Pope Francis says bishops should be pastors, not politicians in American debate over Biden’s denial of communion over abortion

“The problem is not theological, it is pastoral,” Francis told the press as he traveled from Slovakia to Rome on Wednesday. “How we bishops treat this principle. We must be pastors, also with the excommunicated. As God with passion and tenderness. The Bible says so.”

His comments come amid a slow-burning debate in the U.S. Catholic Church over granting communion to Catholic politicians who support abortion rights, including the nation’s second Catholic president. Biden had been denied the sacrament in the run-up to the election and the issue drew attention in June when the Conference of Catholic Bishops of the United States proceeded to a plan that could deny communion to these public figures, establishing a possible public reproach of the president.

By a vote of 168 to 55, with six abstentions, the bishops had advanced with plans for a report on the significance of the Eucharist in the church. Voting is part of a longer process and the Vatican should approve any action on behalf of the bishops.

Catholics for Choice, a liberal Catholic group that advocates for abortion rights, said at the time that it was “deeply saddened” by the vote and condemned to use the Eucharist “as a weapon of punishment.”

“In a country and a church already full of tension and division, today bishops chose to be partisan rather than pastoral, cruel rather than Christ-like,” the group said. They have chosen to disobey Jesus’ command to “feed on one another,” but everyday American Catholics (67% of whom oppose the retention of communion and other sacraments by supporters of human rights) ‘abortion) will continue to know better and improve “.

An advocate for abortion rights and the first American Catholic president in nearly 60 years, Biden shows a devotion to regular religious services not seen by recent presidents, who were professed Christians but who intermittently attended church or they worshiped in private while in office.

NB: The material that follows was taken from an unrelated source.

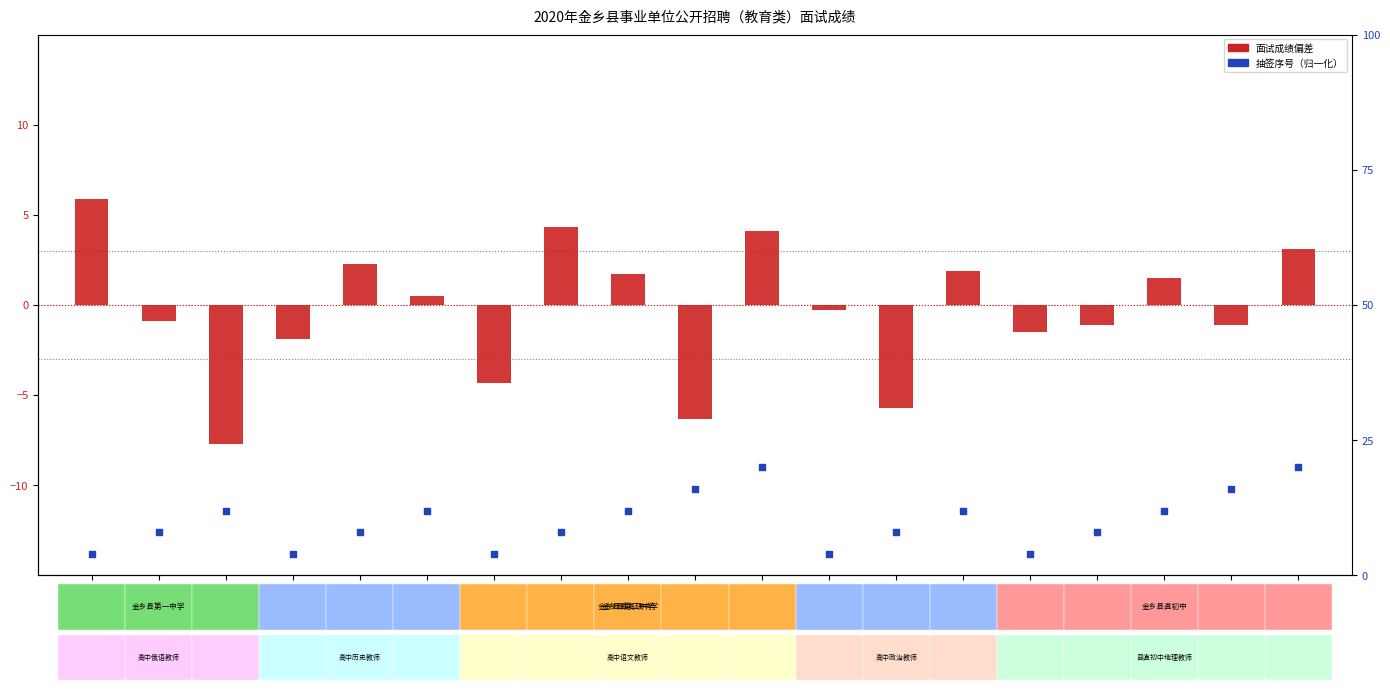

Which series reaches the minimum Y coordinate?

面试成绩偏差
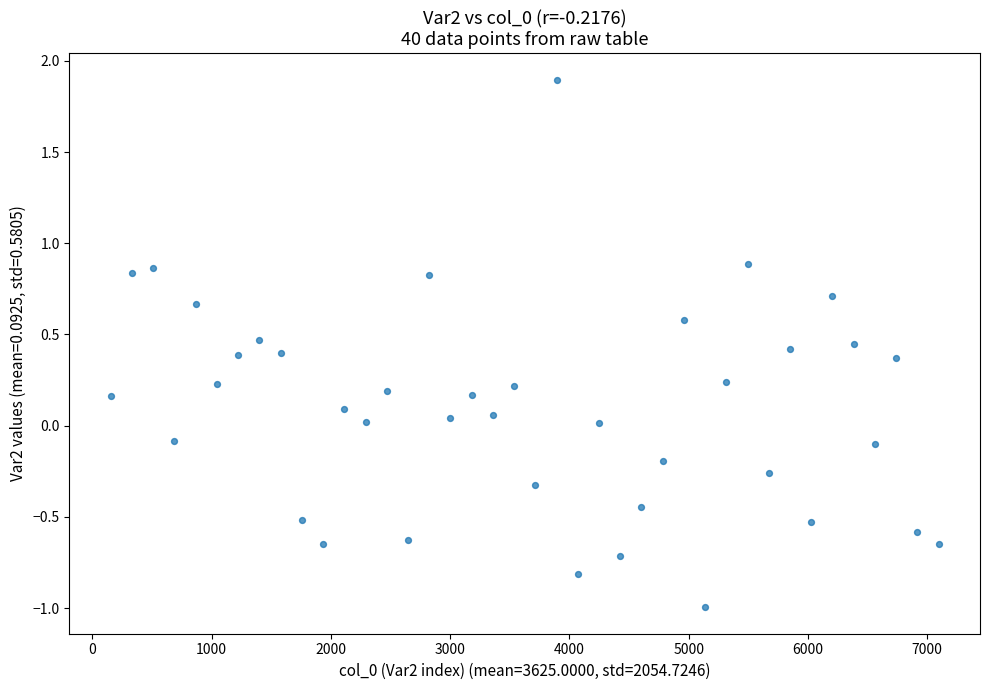

What is the range of Y values (max minus min)?

2.9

He married his late first wife, Neilia, in a Catholic church, attends weekly Mass, and attains his political speech with quotations from the Scriptures, Catholic hymns, and references to the nuns and priests from whom he learned in school. .

Pew polls show that more than half of American Catholics favor abortion rights, and most American Catholics do not believe Biden should be denied communion.

“The pastor knows what to do. Every time he leaves the pastoral path of the church he immediately becomes a politician,” Francis said Wednesday.